Like so many artists, Dale Chihuly draws inspiration from the world around him. Chihuly was born and raised in Tacoma, Washington and has spent much of his life immersed in the cultures and natural environs of Washington State. He has been inspired by the waters of Puget Sound, his mother’s gardens in Tacoma, and the art of dozens of Indigenous tribes, particularly those who reside along the Pacific Northwest Coast and in the Southwestern US, where he has spent time.
The exhibit will be on display in the Library’s foyer through January 2023. Exhibition Sponsored by Michael and Alexis Rowell.
In January 2023, the Library hosted “Clearly Indigenous: Native Visions Reimagined in Glass” with Dr. Letitia Chambers.”

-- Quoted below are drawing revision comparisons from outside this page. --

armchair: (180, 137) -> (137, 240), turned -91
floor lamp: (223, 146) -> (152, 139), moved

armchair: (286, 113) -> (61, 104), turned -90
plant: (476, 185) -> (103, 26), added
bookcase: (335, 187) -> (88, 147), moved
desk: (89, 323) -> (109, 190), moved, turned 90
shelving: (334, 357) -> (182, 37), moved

Dr. Letitia Chambers presented a program discussing glass art created by American Indian artists. Chambers is the curator of the exhibit Clearly Indigenous: Native Visions Reimagined in Glass, which is slated to travel to ten major museums around the U.S. over the next four years. She also authored the beautifully illustrated book of the same name, which is now in its third printing. The exhibit includes 120 glass art creations and tells the story of how glass art came to Indian Country.
Influenced by Native arts, leading glass artist Dale Chihuly created his first Native-inspired glassworks in 1975. He also created and taught a glass art curriculum to students at the Institute of American Indian Arts in Santa Fe. The reciprocal nature of this relationship led to the creation of an exceptional body of work over the past 50 years. Chihuly’s first Native-inspired works in glass incorporated glass threads fused onto the surface of blown cylinders to create designs based on patterns in Navajo weaving. Chihuly art currently on exhibition at The Community Library features a series of these blown glass cylinders.

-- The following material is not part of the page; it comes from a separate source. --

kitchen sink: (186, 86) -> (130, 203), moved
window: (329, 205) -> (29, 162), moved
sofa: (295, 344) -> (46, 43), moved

The glass art created by American Indian artists not only is a personal expression of each artist but also is imbued with their cultural heritage. Whether reinterpreting traditional stories and designs in the medium of glass or expressing contemporary issues affecting tribal societies, Native glass artists have created a content-laden body of work. These artists have melded the aesthetics and properties inherent in glass art with their cultural ways of knowing. The result is a stunning collection of artworks. Dr. Chambers’ presentation on Native glass art will include slides with images from the book she authored, Clearly Indigenous: Native Visions Reimagined in Glass, as well as from the exhibit of the same name.
The program was livestreamed and is available to view here: Click here to watch online.

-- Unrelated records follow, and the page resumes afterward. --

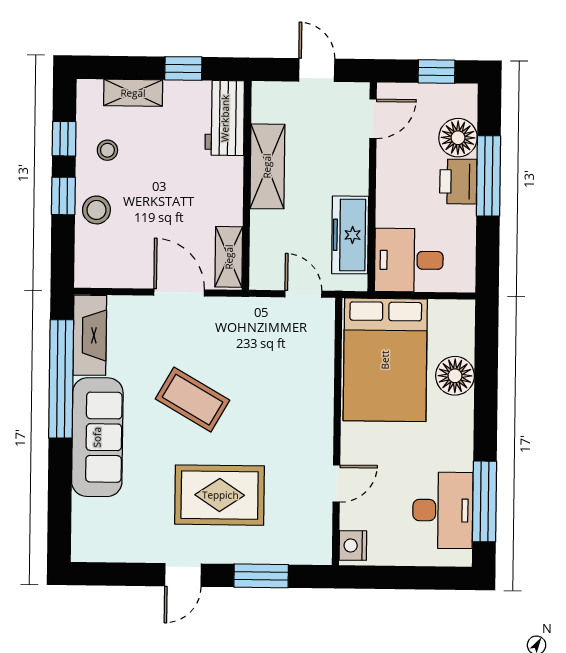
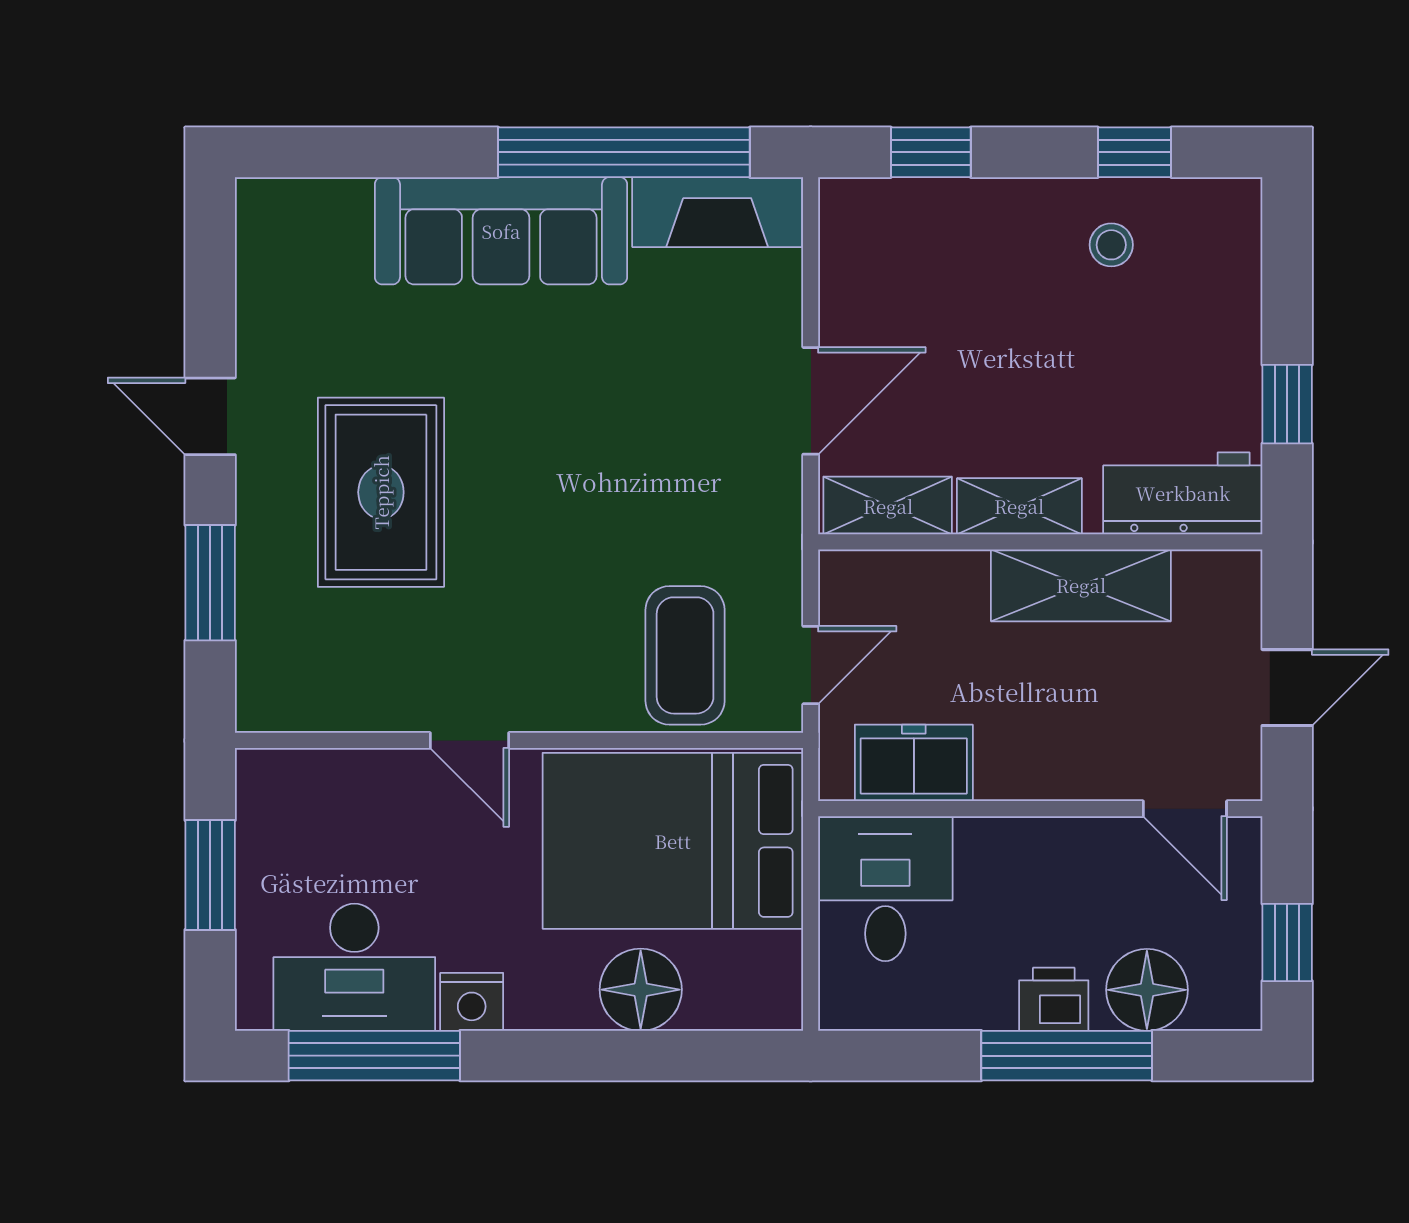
shelving: (133, 93) -> (1019, 506), moved, turned 90
printer: (458, 182) -> (1054, 999), width x0.73, depth x0.81
window: (63, 196) -> (931, 152), moved
stool: (96, 210) -> (984, 223), removed
freezer: (350, 235) -> (914, 763), width x0.71
coffee table: (192, 400) -> (685, 655), moved, turned -30
door: (336, 484) -> (469, 740), moved
nightstand: (353, 546) -> (472, 1002), moved, turned 180
window: (399, 578) -> (210, 875), added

Dr. Letitia Chambers is a former chief executive officer of the Heard Museum in Phoenix, AZ. In positions in government, Dr. Chambers served as Staff Director of two U.S. Senate Committees and as U.S. Ambassador to the United Nations General Assembly. She also headed the state system of higher education in New Mexico. Her private sector experience includes serving for twenty years as President of a Washington, DC, based public policy consulting firm. Dr. Chambers retired from the Heard Museum in 2012 and now lives in Santa Fe, NM, where she maintains a part-time consulting practice. She has served on over 25 boards of directors over her career, including the Vermont College of Fine Arts, the Institute of American Indian Arts in Santa Fe, the Adams National Bank in Washington DC, Board Chair of the Santa Fe Botanical Garden, and Board Chair of the National Association of Tribal Archives, Libraries, and Museums.